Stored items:
━━━━━━━━━━━━━━━━━━━━
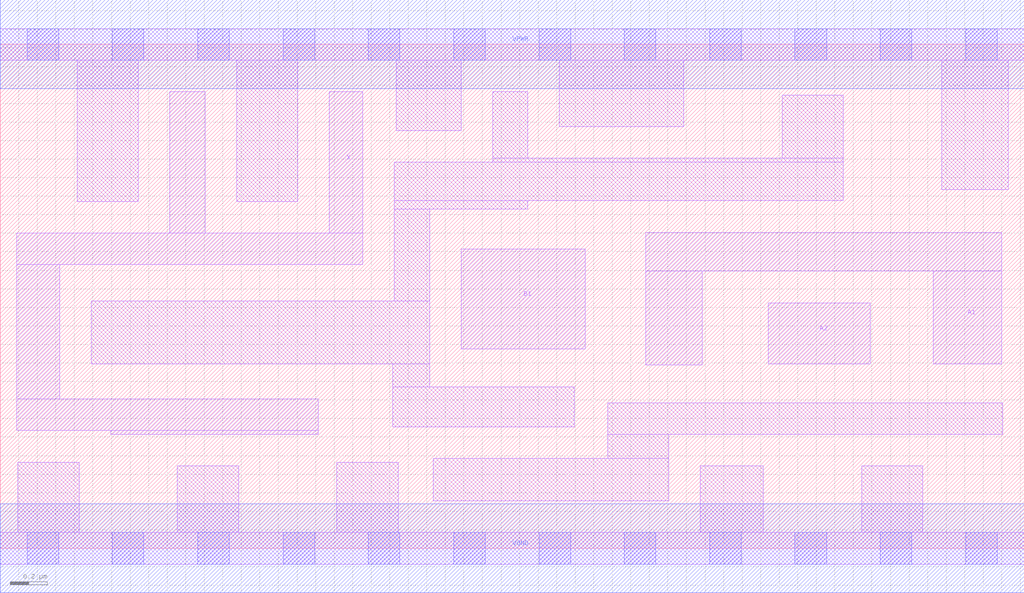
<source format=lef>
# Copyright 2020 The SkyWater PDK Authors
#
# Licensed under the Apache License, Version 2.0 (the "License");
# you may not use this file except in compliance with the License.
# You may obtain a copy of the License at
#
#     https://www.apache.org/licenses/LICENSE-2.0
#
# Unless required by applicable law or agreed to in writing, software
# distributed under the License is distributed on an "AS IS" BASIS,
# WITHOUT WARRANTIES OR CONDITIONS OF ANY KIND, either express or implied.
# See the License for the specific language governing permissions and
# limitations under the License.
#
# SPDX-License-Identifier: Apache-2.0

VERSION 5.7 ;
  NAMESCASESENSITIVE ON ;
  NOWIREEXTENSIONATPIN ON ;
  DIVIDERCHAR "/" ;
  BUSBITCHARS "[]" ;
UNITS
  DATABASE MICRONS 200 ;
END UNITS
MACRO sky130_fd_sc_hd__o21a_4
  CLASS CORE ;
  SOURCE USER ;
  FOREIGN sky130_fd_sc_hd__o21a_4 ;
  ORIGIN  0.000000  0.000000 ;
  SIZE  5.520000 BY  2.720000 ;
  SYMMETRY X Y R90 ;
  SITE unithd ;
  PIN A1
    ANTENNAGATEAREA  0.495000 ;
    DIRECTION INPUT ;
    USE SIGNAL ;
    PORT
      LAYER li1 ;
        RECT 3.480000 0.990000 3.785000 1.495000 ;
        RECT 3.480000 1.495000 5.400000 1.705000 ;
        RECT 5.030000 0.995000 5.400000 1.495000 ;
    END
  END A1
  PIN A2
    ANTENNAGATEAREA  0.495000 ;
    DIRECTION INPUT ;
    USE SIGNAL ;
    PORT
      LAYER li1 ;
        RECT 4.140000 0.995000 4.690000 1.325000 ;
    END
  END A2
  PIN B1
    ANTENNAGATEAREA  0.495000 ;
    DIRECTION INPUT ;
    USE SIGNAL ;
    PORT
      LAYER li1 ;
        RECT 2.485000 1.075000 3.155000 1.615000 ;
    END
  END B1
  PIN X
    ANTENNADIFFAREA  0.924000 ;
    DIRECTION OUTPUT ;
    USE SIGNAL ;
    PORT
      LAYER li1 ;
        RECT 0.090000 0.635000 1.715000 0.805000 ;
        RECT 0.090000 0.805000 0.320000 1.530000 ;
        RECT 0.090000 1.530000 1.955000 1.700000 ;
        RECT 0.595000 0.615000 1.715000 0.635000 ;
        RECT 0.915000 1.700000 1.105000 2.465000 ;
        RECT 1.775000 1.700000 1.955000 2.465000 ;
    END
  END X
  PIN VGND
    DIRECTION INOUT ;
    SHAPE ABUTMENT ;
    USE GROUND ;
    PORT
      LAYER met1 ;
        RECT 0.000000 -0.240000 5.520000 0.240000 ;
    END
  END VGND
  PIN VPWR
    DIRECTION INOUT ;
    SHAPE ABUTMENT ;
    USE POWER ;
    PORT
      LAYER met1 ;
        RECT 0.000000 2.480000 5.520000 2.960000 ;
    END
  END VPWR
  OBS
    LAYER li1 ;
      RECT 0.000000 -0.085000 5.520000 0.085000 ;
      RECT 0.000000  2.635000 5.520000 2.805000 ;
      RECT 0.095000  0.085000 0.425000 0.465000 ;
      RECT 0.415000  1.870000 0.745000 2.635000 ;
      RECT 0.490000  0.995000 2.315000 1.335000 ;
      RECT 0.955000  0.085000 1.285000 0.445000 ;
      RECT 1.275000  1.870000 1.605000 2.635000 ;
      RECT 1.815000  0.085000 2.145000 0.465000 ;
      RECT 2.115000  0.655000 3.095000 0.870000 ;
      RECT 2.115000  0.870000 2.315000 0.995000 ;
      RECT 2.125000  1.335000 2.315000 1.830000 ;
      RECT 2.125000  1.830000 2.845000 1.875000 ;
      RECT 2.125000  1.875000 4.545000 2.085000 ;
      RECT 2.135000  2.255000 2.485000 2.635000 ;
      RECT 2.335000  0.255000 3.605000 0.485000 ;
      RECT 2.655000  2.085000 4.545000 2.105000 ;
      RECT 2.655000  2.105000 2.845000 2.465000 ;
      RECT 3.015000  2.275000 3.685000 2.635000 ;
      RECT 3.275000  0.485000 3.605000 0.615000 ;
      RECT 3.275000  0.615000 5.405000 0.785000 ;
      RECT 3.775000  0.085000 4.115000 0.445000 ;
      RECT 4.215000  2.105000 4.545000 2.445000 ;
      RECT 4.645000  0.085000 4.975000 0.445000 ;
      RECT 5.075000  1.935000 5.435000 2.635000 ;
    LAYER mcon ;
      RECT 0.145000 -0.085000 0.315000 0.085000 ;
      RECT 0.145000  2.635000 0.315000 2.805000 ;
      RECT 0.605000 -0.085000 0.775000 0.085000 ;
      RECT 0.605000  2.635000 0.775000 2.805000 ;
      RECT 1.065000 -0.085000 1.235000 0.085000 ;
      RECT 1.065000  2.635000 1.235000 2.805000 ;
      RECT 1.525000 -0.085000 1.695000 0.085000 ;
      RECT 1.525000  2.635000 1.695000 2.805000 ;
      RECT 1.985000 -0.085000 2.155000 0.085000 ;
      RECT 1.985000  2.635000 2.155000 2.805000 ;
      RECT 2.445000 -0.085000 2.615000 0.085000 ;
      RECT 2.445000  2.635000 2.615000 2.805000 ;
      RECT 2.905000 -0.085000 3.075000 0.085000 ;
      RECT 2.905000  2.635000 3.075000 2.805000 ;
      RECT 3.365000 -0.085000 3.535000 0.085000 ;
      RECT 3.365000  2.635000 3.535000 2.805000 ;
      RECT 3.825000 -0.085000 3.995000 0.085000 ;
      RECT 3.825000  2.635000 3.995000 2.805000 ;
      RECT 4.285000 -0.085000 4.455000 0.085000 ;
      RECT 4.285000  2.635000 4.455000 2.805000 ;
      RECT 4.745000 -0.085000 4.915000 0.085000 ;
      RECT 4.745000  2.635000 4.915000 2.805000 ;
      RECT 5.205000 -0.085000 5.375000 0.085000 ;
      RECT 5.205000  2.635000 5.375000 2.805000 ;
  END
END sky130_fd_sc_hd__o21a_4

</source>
━━━━━━━━━━━━━━━━━━━━
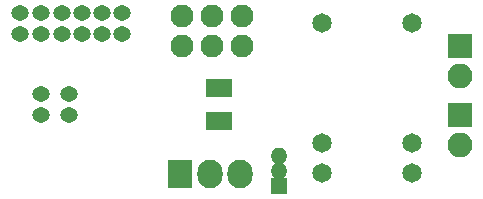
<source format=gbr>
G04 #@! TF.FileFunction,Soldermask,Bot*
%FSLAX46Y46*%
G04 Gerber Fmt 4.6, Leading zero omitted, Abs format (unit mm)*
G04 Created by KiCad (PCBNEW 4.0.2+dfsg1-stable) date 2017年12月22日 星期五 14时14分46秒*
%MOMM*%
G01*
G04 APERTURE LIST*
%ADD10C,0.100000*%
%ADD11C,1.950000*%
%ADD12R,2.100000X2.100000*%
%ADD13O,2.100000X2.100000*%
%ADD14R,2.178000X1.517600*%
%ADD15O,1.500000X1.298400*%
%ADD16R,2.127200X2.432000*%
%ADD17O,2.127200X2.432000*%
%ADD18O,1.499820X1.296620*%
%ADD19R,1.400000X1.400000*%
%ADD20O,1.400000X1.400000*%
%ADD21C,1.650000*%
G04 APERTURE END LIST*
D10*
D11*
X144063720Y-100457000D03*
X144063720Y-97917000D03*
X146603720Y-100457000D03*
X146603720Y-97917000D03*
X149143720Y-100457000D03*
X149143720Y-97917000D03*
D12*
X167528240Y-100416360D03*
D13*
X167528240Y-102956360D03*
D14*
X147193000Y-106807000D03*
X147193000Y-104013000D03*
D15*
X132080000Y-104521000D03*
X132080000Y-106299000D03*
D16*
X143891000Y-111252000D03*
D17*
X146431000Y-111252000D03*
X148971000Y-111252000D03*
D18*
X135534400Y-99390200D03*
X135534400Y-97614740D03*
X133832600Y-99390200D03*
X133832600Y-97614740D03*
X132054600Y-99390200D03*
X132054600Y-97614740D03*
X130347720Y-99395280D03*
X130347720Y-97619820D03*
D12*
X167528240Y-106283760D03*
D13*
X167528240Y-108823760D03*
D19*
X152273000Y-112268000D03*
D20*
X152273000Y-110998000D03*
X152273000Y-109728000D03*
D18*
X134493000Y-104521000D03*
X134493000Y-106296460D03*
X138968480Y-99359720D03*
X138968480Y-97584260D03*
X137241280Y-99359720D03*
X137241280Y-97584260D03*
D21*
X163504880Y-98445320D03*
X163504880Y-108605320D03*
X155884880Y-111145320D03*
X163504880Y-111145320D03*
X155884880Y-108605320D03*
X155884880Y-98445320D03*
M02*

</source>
━━━━━━━━━━━━━━━━━━━━
Instructions to follow:
Among the entries above, find every line holding "under" and copy it.

Worked solution:
# Licensed under the Apache License, Version 2.0 (the "License");
# distributed under the License is distributed on an "AS IS" BASIS,
# limitations under the License.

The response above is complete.